# pass / fail letter question????



## mot14 (Dec 20, 2009)

do both the pass letter or a fail letter come in a standard envelope? Do you get a certificate if you pass the FE? If so, how do you get it????

Thanks


----------



## snickerd3 (Dec 20, 2009)

depends on the state.


----------



## mot14 (Dec 20, 2009)

North Carolina? Thanks in advance.......


----------



## PA_Mining_Engr (Dec 22, 2009)

mot14 said:


> do both the pass letter or a fail letter come in a standard envelope? Do you get a certificate if you pass the FE? If so, how do you get it????
> Thanks


I sat for the FE in West Va and the happy results came in a large envelope (contains your EIT certificate). A standard sized envelope meant bad news. Not sure if this is standard among other states.


----------



## wvgirl14 (Dec 22, 2009)

PA_Mining_Engr said:


> mot14 said:
> 
> 
> > do both the pass letter or a fail letter come in a standard envelope? Do you get a certificate if you pass the FE? If so, how do you get it????
> ...


I sat too and got a fail letter in large envelope this time, so it doesn't matter.


----------



## A.O. (Dec 22, 2009)

wvgirl14 said:


> PA_Mining_Engr said:
> 
> 
> > mot14 said:
> ...


I took FE in CT and pass letter (from EES) came in normal size envelope. It says I will get a licensing packet from the State Board within 65 days.


----------



## Celineh (Dec 22, 2009)

I just passed (1st attempt) the FE in Michigan. received the famous email from NCEES with pass result.

Now, I live in PA and I am looking actively for employment as an engineer in training at this time. I know that I would not get any certificate in the mail or anything like that from MI, but my concern is whether I can prove to a potential employer in PA that I have passed the FE exam in MI just based on a printout.

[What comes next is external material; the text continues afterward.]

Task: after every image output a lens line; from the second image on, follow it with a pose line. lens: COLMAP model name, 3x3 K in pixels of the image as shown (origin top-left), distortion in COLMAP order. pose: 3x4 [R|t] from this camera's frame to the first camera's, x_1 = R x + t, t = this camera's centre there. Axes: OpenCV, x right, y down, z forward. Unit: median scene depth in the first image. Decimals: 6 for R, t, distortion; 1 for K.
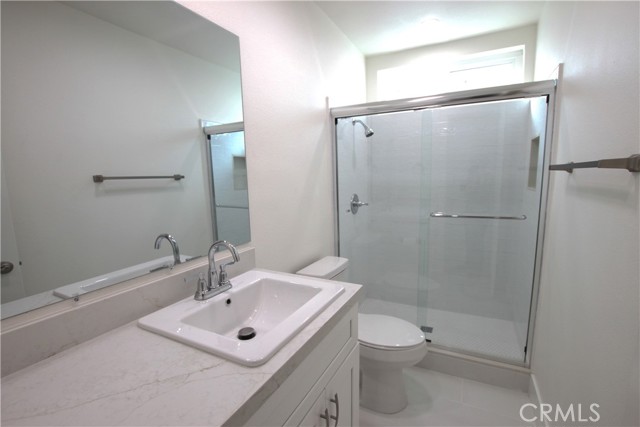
lens RADIAL K [[293.4, 0, 324.5], [0, 293.4, 223.5], [0, 0, 1]] dist [-0.025055, 0.001660]
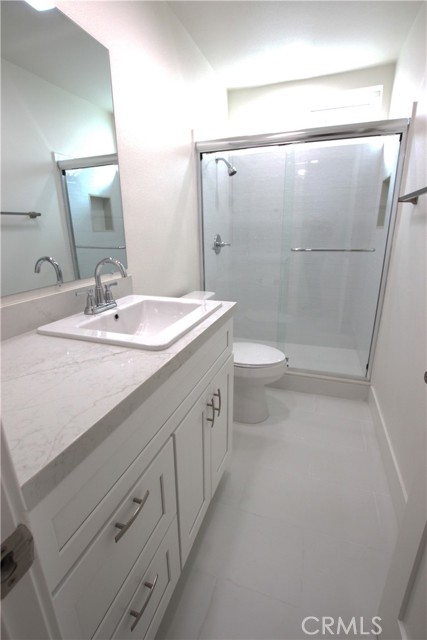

Can anyone tell me from their own experience, if I can get any other type of document that can verify my results? before I will apply for PE exam, is there any other piece of paper that will document this?

Thank you all in advance.


----------



## alison (Dec 23, 2009)

mot14 said:


> North Carolina? Thanks in advance.......


When I took the FE back in Fall 2004 in North Carolina, the pass letter came in a standard size envelope. I was still in school, so I didn't receive my certificate until after I graduated in Spring 2005.


----------



## TSCIVIL (Jan 5, 2010)

Celineh said:


> I just passed (1st attempt) the FE in Michigan. received the famous email from NCEES with pass result.
> Now, I live in PA and I am looking actively for employment as an engineer in training at this time. I know that I would not get any certificate in the mail or anything like that from MI, but my concern is whether I can prove to a potential employer in PA that I have passed the FE exam in MI just based on a printout.
> 
> Can anyone tell me from their own experience, if I can get any other type of document that can verify my results? before I will apply for PE exam, is there any other piece of paper that will document this?
> ...


Your state should have a website where you can search for a license. It will display your name and whether you are an EIT or a PE once you have passed the exam. Usually the state where you took the test will send you an EIT certificate.


----------